Directions:
From the material below, pull out every line that contains the string "depth" and copy each one. Treat uppercase and lowercase letters as different.

Dataset extract:

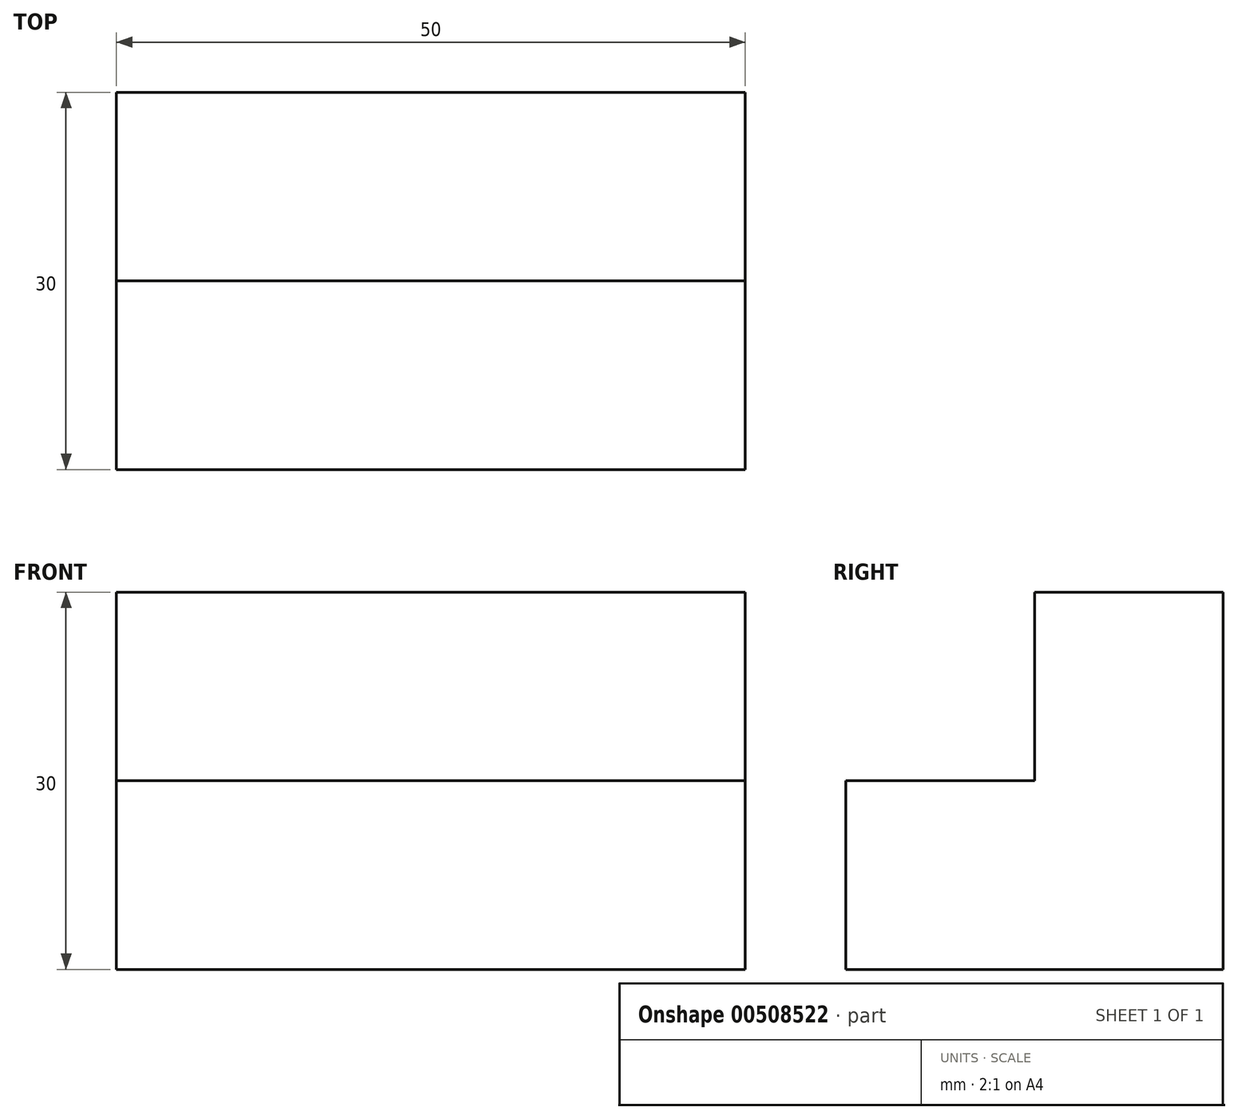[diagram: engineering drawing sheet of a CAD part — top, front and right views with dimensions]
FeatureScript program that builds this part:
annotation { "Feature Type Name" : "Feature", "Feature Type Description" : "" }
export const myFeature = defineFeature(function(context is Context, id is Id, definition is map)
    precondition{}
    {
        {
            var Q0;
            Q0=qCreatedBy(makeId("Front.planeOp"),FACE);
            var sketch = newSketch(context, id + "F0", { "sketchPlane" : qUnion([Q0])});
            skLineSegment(sketch, "E0", {"start": v(0, 0) * mm, "end": v(-50, 0) * mm});
            skLineSegment(sketch, "E1", {"start": v(-50, 0) * mm, "end": v(-50, 15) * mm});
            skLineSegment(sketch, "E2", {"start": v(-50, 15) * mm, "end": v(0, 15) * mm});
            skLineSegment(sketch, "E3", {"start": v(0, 15) * mm, "end": v(0, 0) * mm});
            skSolve(sketch);
        }
        {
            var Q0;
            Q0=qCreatedBy(makeId("Right.planeOp"),FACE);
            var sketch = newSketch(context, id + "F1", { "sketchPlane" : qUnion([Q0])});
            skLineSegment(sketch, "E4", {"start": v(0, 15) * mm, "end": v(15, 15) * mm});
            skLineSegment(sketch, "E5", {"start": v(15, 15) * mm, "end": v(15, 30) * mm});
            skLineSegment(sketch, "E6", {"start": v(15, 30) * mm, "end": v(30, 30) * mm});
            skLineSegment(sketch, "E7", {"start": v(30, 30) * mm, "end": v(30, 0) * mm});
            skLineSegment(sketch, "E8", {"start": v(30, 0) * mm, "end": v(0, 0) * mm});
            skLineSegment(sketch, "E9", {"start": v(0, 15) * mm, "end": v(0, 0) * mm});
            skSolve(sketch);
        }
        {
            var Q0;
            Q0=makeQuery(id+"F0.imprint","IMPRINT",FACE,{"disambiguationData":[TD([[makeQuery(id+"F0.imprint","IMPRINT",EDGE,{"derivedFrom":sQuery(id+"F0.wireOp",EDGE,"E0")}),-1.0]])]});
            extrude(context, id + "F2", {"entities" : qUnion([Q0]), "oppositeDirection" : true, "depth" : 30 * mm});
        }
        {
            var Q0;
            Q0=makeQuery(id+"F1.imprint","IMPRINT",FACE,{"disambiguationData":[TD([[makeQuery(id+"F1.imprint","IMPRINT",EDGE,{"derivedFrom":sQuery(id+"F1.wireOp",EDGE,"E4")}),-1.0]])]});
            extrude(context, id + "F3", {"entities" : qUnion([Q0]), "operationType" : NewBodyOperationType.ADD, "oppositeDirection" : true, "depth" : 50 * mm});
        }
    });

Full response:
            extrude(context, id + "F2", {"entities" : qUnion([Q0]), "oppositeDirection" : true, "depth" : 30 * mm});
            extrude(context, id + "F3", {"entities" : qUnion([Q0]), "operationType" : NewBodyOperationType.ADD, "oppositeDirection" : true, "depth" : 50 * mm});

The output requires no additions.